Mahele, Likulia et Ilunga pressent Mobutu de quitter Kinshasa et de se rendre à Gbadolite : « Nous ne pouvons plus garantir votre sécurité. » On se sépare sans qu’une décision soit prise. Un peu plus tard, Mobutu convoque une deuxième réunion. Cette fois, ne sont présents que les généraux ngbandis : Bolozi (gendarmerie), Vungbo, Nzimbi, Wezago, l’adjoint de ce dernier à la tête de la DSP, et, au téléphone, Baramoto. « Il y a des traîtres, il faut les éliminer, constituons une liste », s’emporte l’un des participants. Le maréchal calme le jeu : « J’irai à Gbadolite demain, confie-t-il, prenez vos dispositions. » Il est minuit. Les généraux sortent du camp Tshatshi et se rendent directement au domicile de Baramoto Kpara où une troisième réunion, en présence de la plupart des officiers ngbandis de Kinshasa, se tient jusqu’ à 5 heures du matin. On y peaufine la liste des « traîtres » sur laquelle figure, en tête, le général Mahele.
Vendredi 16 mai, vers 9 heures. Le maréchal Mobutu et sa famille sont sur l’aéroport de Ndjili où un Boeing 737 de la présidence, piloté par le commandant Mukandela, les attend. Mobutu est obligé de quitter Kinshasa, direction Gbadolite. Au moment de grimper l’échelle de coupée, Bodi Ladawa, l’épouse de Mobutu, se tourne vers Mahele qui, avec d’autres, est présent pour ce dernier départ : « Donat, nous savons ce que vous avez fait ; c’est comme cela que vous remerciez Papa, après tout ce qu’il a fait pour vous ! » Mahele se tait. Mobutu, qui a entendu l’interpellation, se contente de hocher la tête. Il est 9 h 30. Sur ordre du colonel Mutoko, chef de la sécurité rapprochée du maréchal, le commandant Mukandela fait prendre à l’avion une trajectoire de décollage différente de l’ordinaire. On craint un attentat.
En cette journée fatidique, alors que le Boeing n’est plus qu’un point dans le ciel, chacun rentre chez soi. Objectif : fuir. Les avant-gardes de Kabila ont été signalées à quarante kilomètres, sur la route de Kenge.
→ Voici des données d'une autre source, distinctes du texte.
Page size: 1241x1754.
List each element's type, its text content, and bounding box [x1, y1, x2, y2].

Le général Mahele regagne son domicile à La Gombe. A 10 heures, il se rend chez le Premier ministre Likulia. Les deux hommes discutent de la façon de faire parvenir de l’argent aux soldats, afin d’éviter un pillage généralisé. A 11 h 30, il est à nouveau chez lui.
Le téléphone satellitaire sonne : l’un de ses contacts au sein de l’AFDL l’appelle. Longue conversation. Il s’agit de mettre au point le plan de reddition des FAZ. Mahele, après avoir hésité, convient de gagner Lusaka en Zambie, dans la journée du 17, où il annoncera solennellement à Laurent-Désiré Kabila le ralliement de l’armée zaïroise. Son plan de voyage est élaboré : Brazzaville-Luanda-Lusaka. En milieu d’après-midi, le chef d’état-major se rend une nouvelle fois chez le Premier ministre. Puis revient à La Gombe, d’où il appelle, à Bruxelles, son ami Wilson Omanga : « Je te téléphonerai samedi soir de Lusaka, tout sera fini. » Déjà, Nzimbi et Baramoto ont fui. Kinshasa s’offre aux hommes de Kabila.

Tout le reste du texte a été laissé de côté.